-- Opening Marker --

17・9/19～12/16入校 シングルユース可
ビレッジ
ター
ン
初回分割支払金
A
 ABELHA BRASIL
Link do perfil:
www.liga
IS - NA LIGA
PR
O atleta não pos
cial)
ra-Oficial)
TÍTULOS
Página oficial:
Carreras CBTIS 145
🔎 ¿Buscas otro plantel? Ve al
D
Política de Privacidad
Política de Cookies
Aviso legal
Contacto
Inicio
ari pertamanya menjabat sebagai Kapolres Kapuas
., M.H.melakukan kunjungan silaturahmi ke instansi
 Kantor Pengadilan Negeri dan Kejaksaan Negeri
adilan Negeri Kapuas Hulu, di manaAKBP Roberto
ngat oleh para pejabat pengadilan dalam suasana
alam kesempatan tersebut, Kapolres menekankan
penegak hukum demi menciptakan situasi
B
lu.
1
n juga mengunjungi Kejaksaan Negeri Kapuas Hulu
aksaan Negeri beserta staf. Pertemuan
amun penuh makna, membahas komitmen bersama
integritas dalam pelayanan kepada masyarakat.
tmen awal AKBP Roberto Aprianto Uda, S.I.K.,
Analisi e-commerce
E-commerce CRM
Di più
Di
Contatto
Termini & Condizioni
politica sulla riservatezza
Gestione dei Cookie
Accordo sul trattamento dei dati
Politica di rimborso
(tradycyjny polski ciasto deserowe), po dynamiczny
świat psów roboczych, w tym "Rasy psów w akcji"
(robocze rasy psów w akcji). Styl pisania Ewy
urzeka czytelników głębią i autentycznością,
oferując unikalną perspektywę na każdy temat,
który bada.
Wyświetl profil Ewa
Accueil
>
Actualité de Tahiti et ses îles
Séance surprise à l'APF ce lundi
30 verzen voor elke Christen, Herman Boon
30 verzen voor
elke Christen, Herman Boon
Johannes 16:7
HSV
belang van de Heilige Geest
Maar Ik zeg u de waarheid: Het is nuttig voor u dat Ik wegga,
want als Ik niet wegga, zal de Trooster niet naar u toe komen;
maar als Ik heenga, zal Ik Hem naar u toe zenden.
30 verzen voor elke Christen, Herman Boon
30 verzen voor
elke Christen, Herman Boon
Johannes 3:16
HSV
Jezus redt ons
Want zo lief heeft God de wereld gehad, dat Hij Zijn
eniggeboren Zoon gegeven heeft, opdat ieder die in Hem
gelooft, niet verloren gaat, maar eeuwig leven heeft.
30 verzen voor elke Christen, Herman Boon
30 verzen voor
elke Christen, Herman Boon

-- Closing Marker --

◆ **TASK OBJECTIVE**
Every entry must be repeated exactly; none may be skipped.

◆ **WRITTEN RESPONSE**
17・9/19～12/16入校 シングルユース可
ビレッジ
ター
ン
初回分割支払金
A
 ABELHA BRASIL
Link do perfil:
www.liga
IS - NA LIGA
PR
O atleta não pos
cial)
ra-Oficial)
TÍTULOS
Página oficial:
Carreras CBTIS 145
🔎 ¿Buscas otro plantel? Ve al
D
Política de Privacidad
Política de Cookies
Aviso legal
Contacto
Inicio
ari pertamanya menjabat sebagai Kapolres Kapuas
., M.H.melakukan kunjungan silaturahmi ke instansi
 Kantor Pengadilan Negeri dan Kejaksaan Negeri
adilan Negeri Kapuas Hulu, di manaAKBP Roberto
ngat oleh para pejabat pengadilan dalam suasana
alam kesempatan tersebut, Kapolres menekankan
penegak hukum demi menciptakan situasi
B
lu.
1
n juga mengunjungi Kejaksaan Negeri Kapuas Hulu
aksaan Negeri beserta staf. Pertemuan
amun penuh makna, membahas komitmen bersama
integritas dalam pelayanan kepada masyarakat.
tmen awal AKBP Roberto Aprianto Uda, S.I.K.,
Analisi e-commerce
E-commerce CRM
Di più
Di
Contatto
Termini & Condizioni
politica sulla riservatezza
Gestione dei Cookie
Accordo sul trattamento dei dati
Politica di rimborso
(tradycyjny polski ciasto deserowe), po dynamiczny
świat psów roboczych, w tym "Rasy psów w akcji"
(robocze rasy psów w akcji). Styl pisania Ewy
urzeka czytelników głębią i autentycznością,
oferując unikalną perspektywę na każdy temat,
który bada.
Wyświetl profil Ewa
Accueil
>
Actualité de Tahiti et ses îles
Séance surprise à l'APF ce lundi
30 verzen voor elke Christen, Herman Boon
30 verzen voor
elke Christen, Herman Boon
Johannes 16:7
HSV
belang van de Heilige Geest
Maar Ik zeg u de waarheid: Het is nuttig voor u dat Ik wegga,
want als Ik niet wegga, zal de Trooster niet naar u toe komen;
maar als Ik heenga, zal Ik Hem naar u toe zenden.
30 verzen voor elke Christen, Herman Boon
30 verzen voor
elke Christen, Herman Boon
Johannes 3:16
HSV
Jezus redt ons
Want zo lief heeft God de wereld gehad, dat Hij Zijn
eniggeboren Zoon gegeven heeft, opdat ieder die in Hem
gelooft, niet verloren gaat, maar eeuwig leven heeft.
30 verzen voor elke Christen, Herman Boon
30 verzen voor
elke Christen, Herman Boon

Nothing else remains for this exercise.